A regular Source column, Undercurrents explores issues, ideas and events developing beneath the surface in the Virgin Islands community.
The death of Supreme Court Justice Antonin Scalia two weeks ago turned national attention on the presidential appointment of federal judges and the potential for political factors to stalemate the process.
That’s nothing new to Virgin Islanders.
Judge Curtis Gomez’s appointment to the federal District Court in the territory expired more than a year ago, and while insiders say there have been some names floated as his possible replacement, it’s looking more and more like President Barak Obama will leave the appointment to his own successor.
Meanwhile, as provided for in the law, in order to keep the court functioning as normal, Gomez continues to serve.
In deciding on an appointment to a federal bench, the White House seeks input from a vast array of individuals and organizations, both within and outside the given jurisdiction.
One of those groups is the American Association for Justice and, in this instance, another is the Virgin Islands Trial Lawyers Association. St. Croix attorney Lee Rohn is a member of the former and president of the latter.
“We have commented on people being suggested and we have recommended people,” Rohn said, indicating that there has been at least some movement on the issue. Names of people under consideration are strictly confidential.
Rohn said she has been working behind the scenes to try to get the president to make an appointment, but given the way Congress has refused to consider many of his previous nominations, he may not want to take on another fight before the presidential election in November, even one involving such a small jurisdiction as the Virgin Islands.
“I wouldn’t be optimistic,” Rohn said, “but it doesn’t keep us from trying.”
Former VI Delegate Donna Christensen concurred.
“I really don’t see anything happening this year,” she said, citing the same political impasse as Rohn.
Christensen said she tried to get action on the appointment before it even became an issue. Over the years, she has had input on several federal appointments, both to the U.S. Attorney’s Office and to District Court.
“I always thought it was important to find a local person” to fill those positions, she added.

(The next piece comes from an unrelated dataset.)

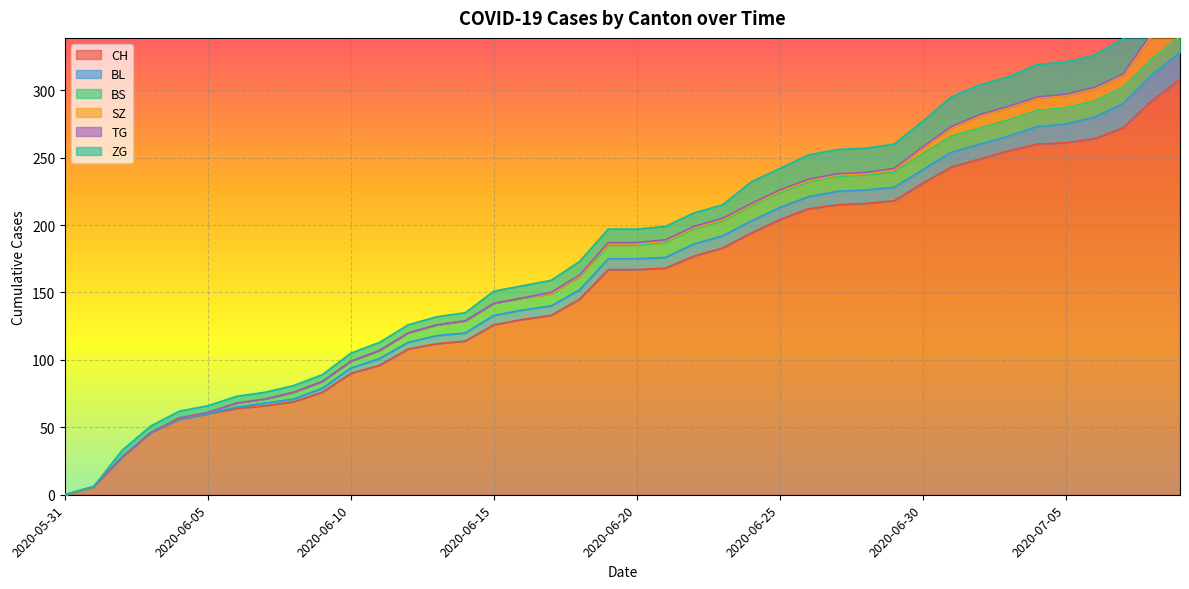

How many lines are shown in the chart?

6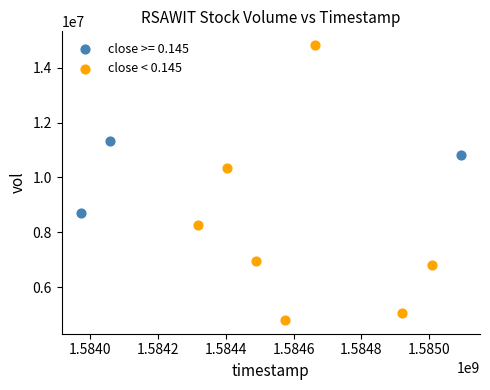

Which series reaches the minimum Y coordinate?

close < 0.145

“I did support his (Gomez’s) reappointment … I did communicate on his behalf with the White House,” she said. That was before his term ended and before she vacated her seat to run, unsuccessfully, for governor.
About the time Gomez’s term actually expired, the White House signaled that he would not be reappointed, Rohn said, adding that her efforts to push for a new appointment began then.

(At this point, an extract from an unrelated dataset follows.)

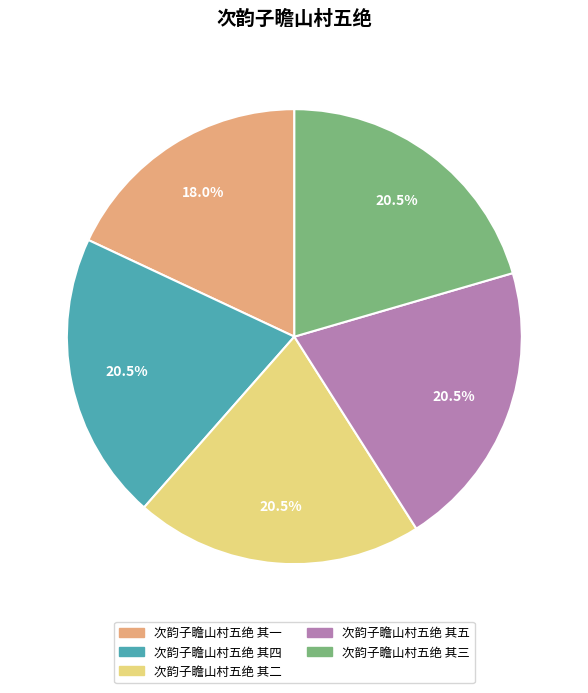

True or false: 次韵子瞻山村五绝 其四 accounts for 35% of the total.

False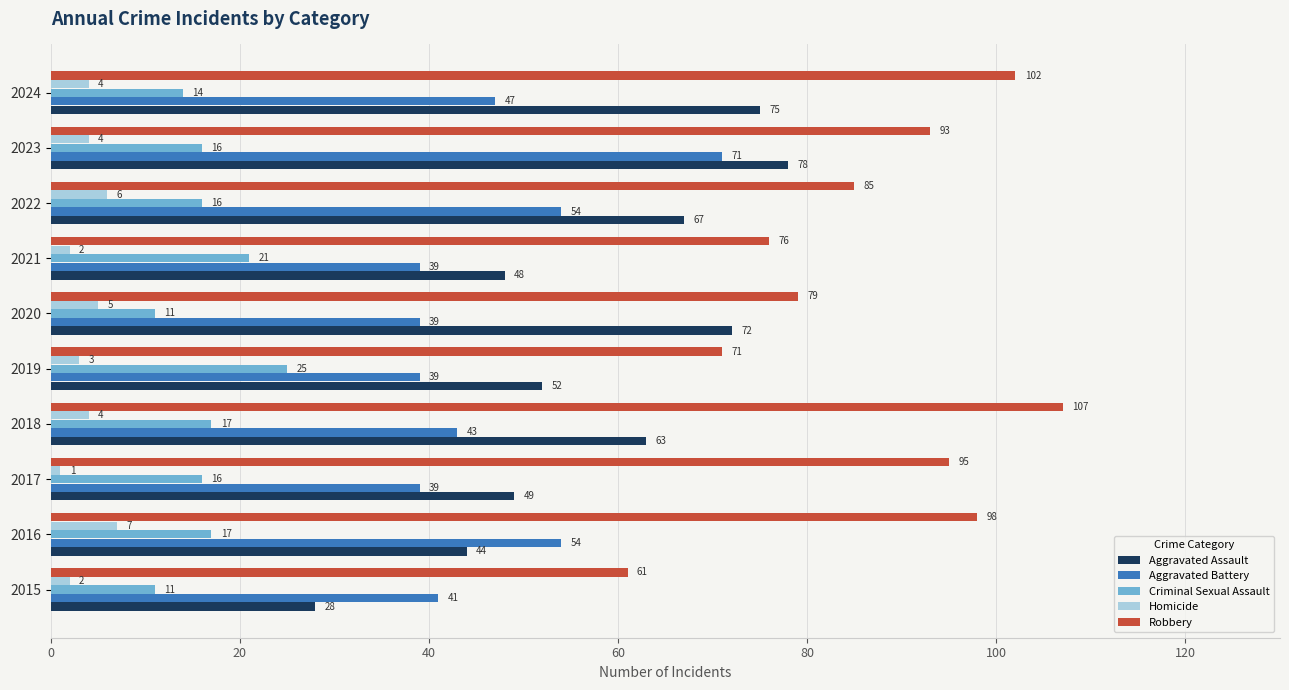

What is the difference between the maximum and minimum values in the Aggravated Battery series?

32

Virgin Islands District Court judges serve a 10-year term. Gomez came to the bench Jan. 3, 2005, meaning his term ended at the start of 2015.
Attorney Russell Pate, president of the V.I. Bar Association, filed a complaint last year, arguing that Gomez had to stop hearing cases since his term had expired.
“The functioning of the courts is very important,” Pate said in an interview last week. Any delay in filling vacancies is detrimental. “It’s just at the expense of the general public.” Quoting the old adage, he added “Justice delayed is justice denied.”
The complaint may have been intended to provoke action by the White House, but it appears to have failed. One attorney described it as “frivolous” since the law provides for a judge to continue to serve until replaced.
There also is precedent for such service. Judge Thomas K. Moore ‘s term ended in June 2002, and he was not replaced until Gomez put on his judicial robes in January 2005.
Pate said the complaint was issue-driven and not meant as a personal criticism.
“Judge Gomez is an exceedingly qualified jurist,” Pate said. “We hope we get another” like him. “It’s unfair to have a jurist who’s sitting in limbo.”
Gomez did not respond to requests for comment.
Pate said the Bar Association has not been asked to recommend anyone, nor has it been asked to assess any person who is under consideration for appointment.
He, Rohn and Christensen all described the appointment process as highly political.
The three top local officials central to the vetting process all avoided comment.
Gov. Kenneth Mapp responded to inquires via an email from Government House spokesman Sam Topp, saying he considers the appointment “solely the purview of the president of the United States.” Asked if that means the governor has not offered recommendations or comments on potential nominees, Topp replied there was “nothing to add” to the initial response.
A spokesman for Delegate Stacey Plaskett first said she would call with comments and then that she would issue a statement, but five days later she had done neither, despite repeated requests.
District Court Chief Judge Wilma Lewis did not respond to inquiries left with her law clerks on two separate occasions.
The situation highlights a difference in the justice system in many territories and that in the 50 states. Federal judges in the states are appointed for life and so don’t have to stand for reappointment . They serve until they retire, although they can be removed for cause. Judges in most territories serve 10-year terms.
Pate said Puerto Rico was successful in getting a change from limited to lifetime appointments, but “we’re still stuck at 10 years.”
At the time Gomez was formally elevated to the bench in 2005, Christensen announced she was introducing a bill to give V.I. District Court judges lifetime tenure, but the move failed to get enough support.
Asked her stance on tenure, Rohn said, “That’s not something I’m working on. We’re having a hard enough time getting an appointment.”
District judges earn $203,100 annually as of 2016, according to the website of the United States Courts.